TESTO CITATO —
________________
Carlos Dos Santos, 29 anni, che fa parte del comitato di gestione della comunità, dice di avere fiducia in loro. “Abbiamo bisogno di sicurezza”, spiega, indicando con un cenno il quartier generale della milizia. Il governo sembra tollerarla, forse con l’intenzione di servirsene per contrastare gli attacchi di Al Shabab, senza preoccuparsi delle conseguenze che potrà avere, in un contesto già fortemente compromesso, la formazione di una nuova milizia.
Da queste parti il sospetto nei confronti del potere centrale, percepito come assente, è unanime. “Molti sono convinti che si cerchi di cacciare le persone dalle terre per estrarre le risorse: oro, rubini e gas. E che questa sia la vera ragione del conflitto”, dice Dos Santos. “Questo spiega perché ogni volta che abbiamo provato a sfruttare noi le ricchezze siamo stati mandati via”, aggiunge riferendosi ai rubini di Montepuez.
________________
MATERIALE PRESENTATO —

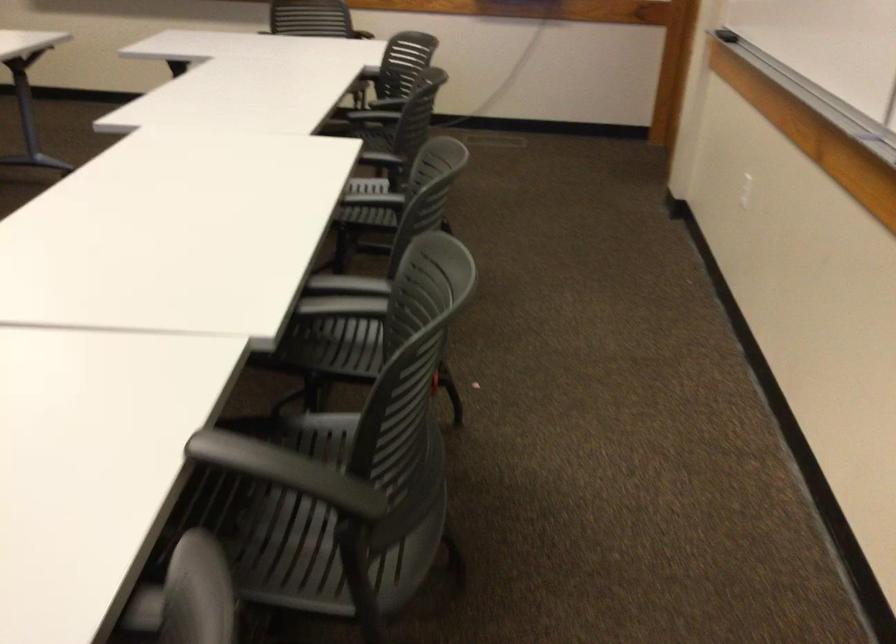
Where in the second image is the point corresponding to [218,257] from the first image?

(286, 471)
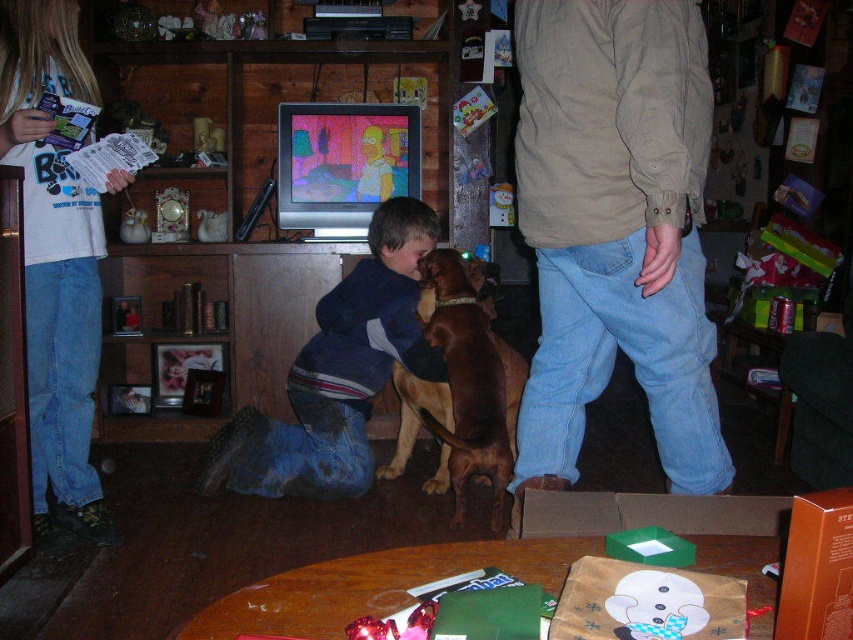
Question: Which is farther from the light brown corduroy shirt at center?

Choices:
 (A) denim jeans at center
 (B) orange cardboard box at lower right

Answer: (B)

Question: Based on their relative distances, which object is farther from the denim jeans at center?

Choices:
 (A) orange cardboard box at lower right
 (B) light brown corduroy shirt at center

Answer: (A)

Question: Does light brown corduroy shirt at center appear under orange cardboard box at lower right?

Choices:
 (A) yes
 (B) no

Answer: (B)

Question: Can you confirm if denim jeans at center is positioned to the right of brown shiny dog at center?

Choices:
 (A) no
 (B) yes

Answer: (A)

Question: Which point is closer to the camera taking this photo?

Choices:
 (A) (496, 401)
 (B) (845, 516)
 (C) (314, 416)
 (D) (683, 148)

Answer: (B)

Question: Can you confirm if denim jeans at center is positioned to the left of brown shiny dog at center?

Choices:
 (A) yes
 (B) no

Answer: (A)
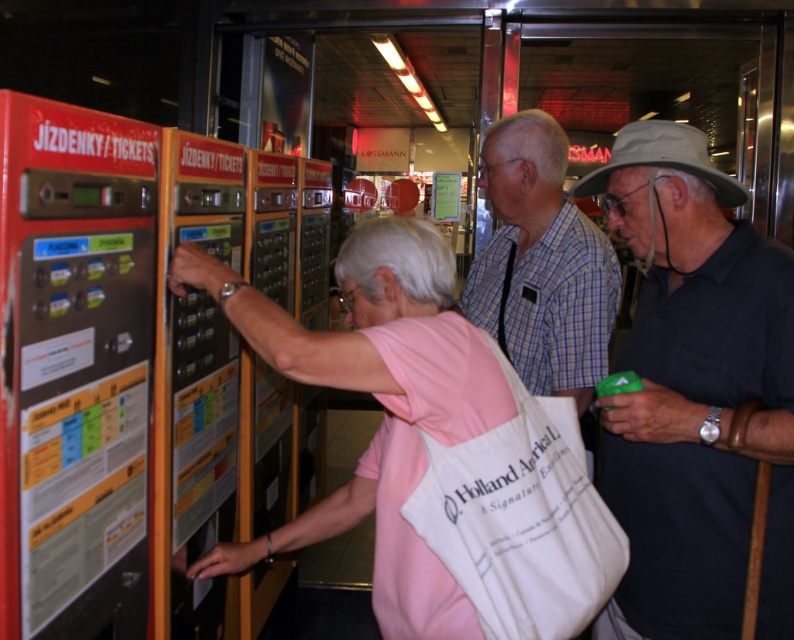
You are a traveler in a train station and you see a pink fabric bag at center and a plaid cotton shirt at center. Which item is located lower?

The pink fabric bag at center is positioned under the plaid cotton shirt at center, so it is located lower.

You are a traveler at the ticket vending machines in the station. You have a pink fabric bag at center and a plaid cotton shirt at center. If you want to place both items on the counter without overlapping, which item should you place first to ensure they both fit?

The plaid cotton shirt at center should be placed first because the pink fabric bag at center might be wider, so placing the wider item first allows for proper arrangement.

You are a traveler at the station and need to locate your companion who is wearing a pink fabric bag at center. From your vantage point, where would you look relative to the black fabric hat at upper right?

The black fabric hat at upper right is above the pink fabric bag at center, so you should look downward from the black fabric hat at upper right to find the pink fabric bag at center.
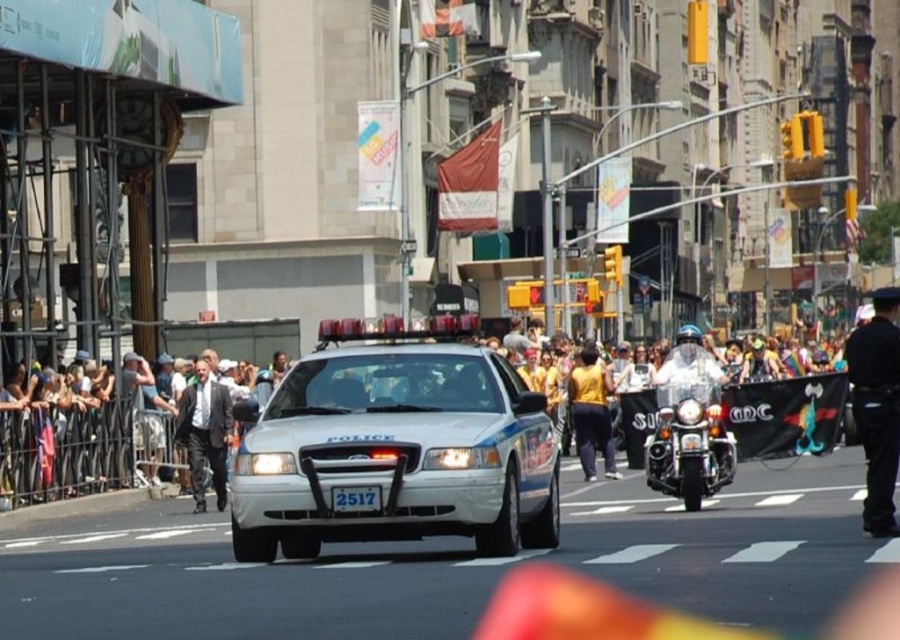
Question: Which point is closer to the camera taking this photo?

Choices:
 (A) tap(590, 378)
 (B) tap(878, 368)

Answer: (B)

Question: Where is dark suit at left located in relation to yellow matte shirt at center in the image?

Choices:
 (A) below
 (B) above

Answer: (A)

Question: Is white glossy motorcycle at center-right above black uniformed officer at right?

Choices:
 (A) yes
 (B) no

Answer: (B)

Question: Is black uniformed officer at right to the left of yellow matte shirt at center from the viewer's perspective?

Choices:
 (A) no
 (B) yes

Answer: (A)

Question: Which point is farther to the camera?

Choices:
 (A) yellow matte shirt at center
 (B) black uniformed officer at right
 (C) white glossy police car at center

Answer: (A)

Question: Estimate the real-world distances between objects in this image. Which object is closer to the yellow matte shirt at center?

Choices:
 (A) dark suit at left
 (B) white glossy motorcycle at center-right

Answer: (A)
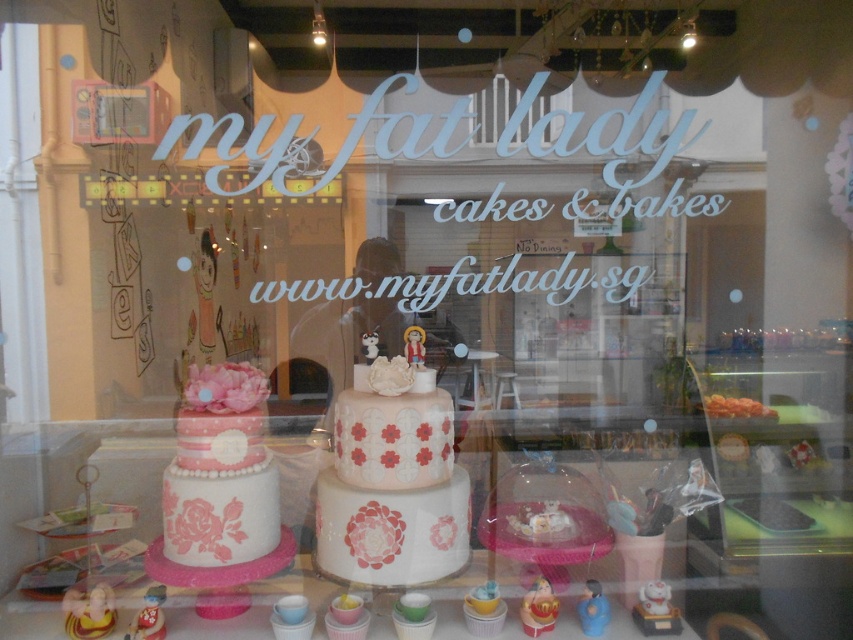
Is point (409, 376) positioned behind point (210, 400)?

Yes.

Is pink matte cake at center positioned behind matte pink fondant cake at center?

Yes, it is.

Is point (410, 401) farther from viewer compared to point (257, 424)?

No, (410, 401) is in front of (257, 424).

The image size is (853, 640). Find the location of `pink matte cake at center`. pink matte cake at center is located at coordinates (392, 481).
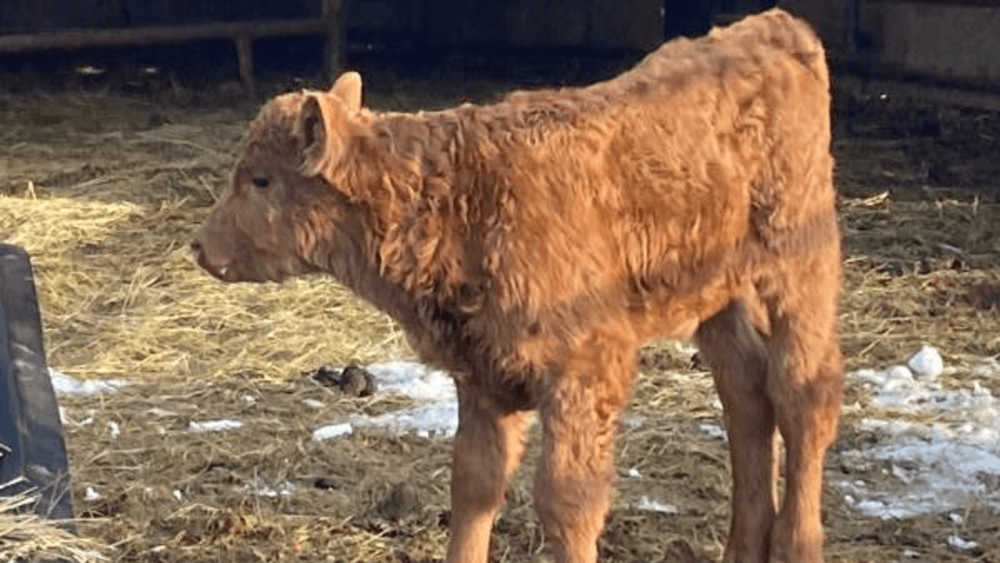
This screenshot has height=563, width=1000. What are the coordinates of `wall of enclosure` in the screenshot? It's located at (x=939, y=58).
________________
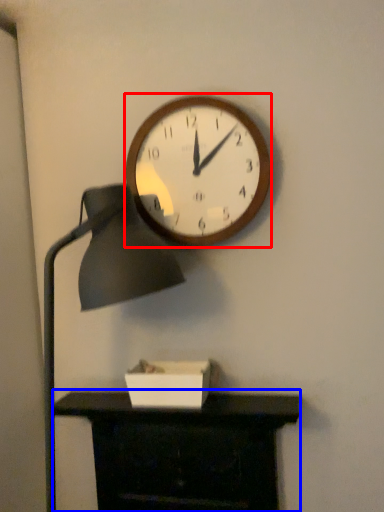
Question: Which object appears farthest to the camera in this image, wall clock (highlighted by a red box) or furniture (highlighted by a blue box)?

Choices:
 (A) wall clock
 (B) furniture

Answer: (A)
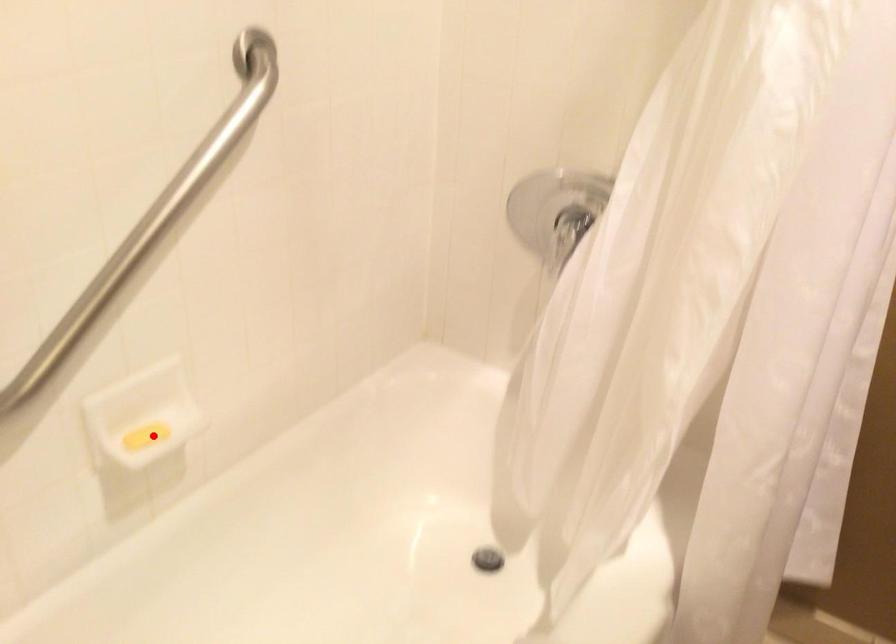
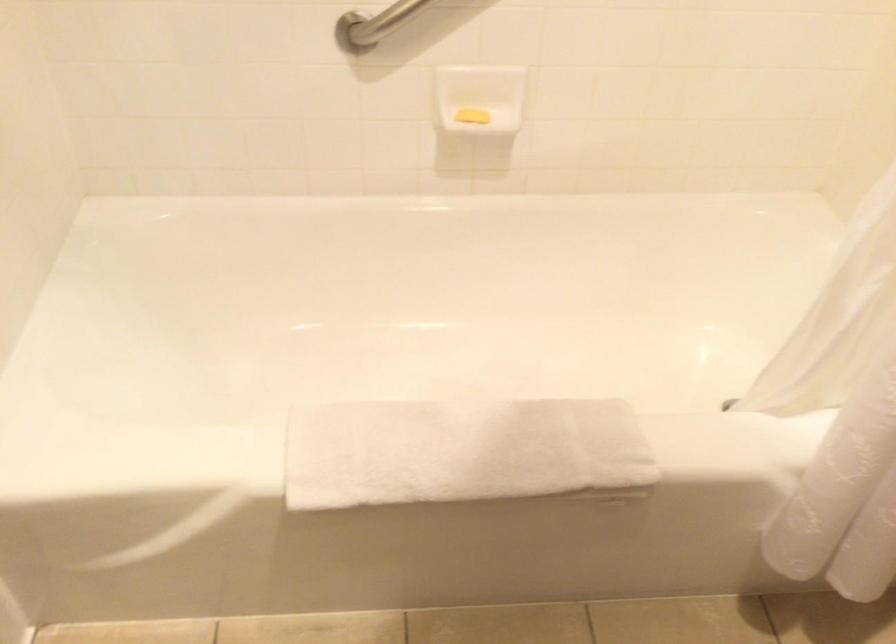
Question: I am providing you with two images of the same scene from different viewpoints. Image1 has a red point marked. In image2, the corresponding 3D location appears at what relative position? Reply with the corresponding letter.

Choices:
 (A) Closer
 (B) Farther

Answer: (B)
________________
CONSEGNA SCRITTA 1 — Di quale organismo fa parte Carlos Dos Santos secondo il testo citato?
CONSEGNA SCRITTA 2 — Riscrivi il passo del testo citato compreso tra "Carlos Dos Santos, 29" e "una nuova milizia.", estremi inclusi, mettendo "consiglio direttivo" al posto di "comitato di gestione".
CONSEGNA SCRITTA 3 — Quali sono tutte le risorse che, secondo il testo citato, molti pensano si vogliano estrarre dalle terre?
Le righe provengono da un'altra fonte.

RISPOSTA ATTESA 1 — Fa parte del comitato di gestione della comunità.

RISPOSTA ATTESA 2 —
Carlos Dos Santos, 29 anni, che fa parte del consiglio direttivo della comunità, dice di avere fiducia in loro. “Abbiamo bisogno di sicurezza”, spiega, indicando con un cenno il quartier generale della milizia. Il governo sembra tollerarla, forse con l’intenzione di servirsene per contrastare gli attacchi di Al Shabab, senza preoccuparsi delle conseguenze che potrà avere, in un contesto già fortemente compromesso, la formazione di una nuova milizia.

RISPOSTA ATTESA 3 — Oro, rubini e gas.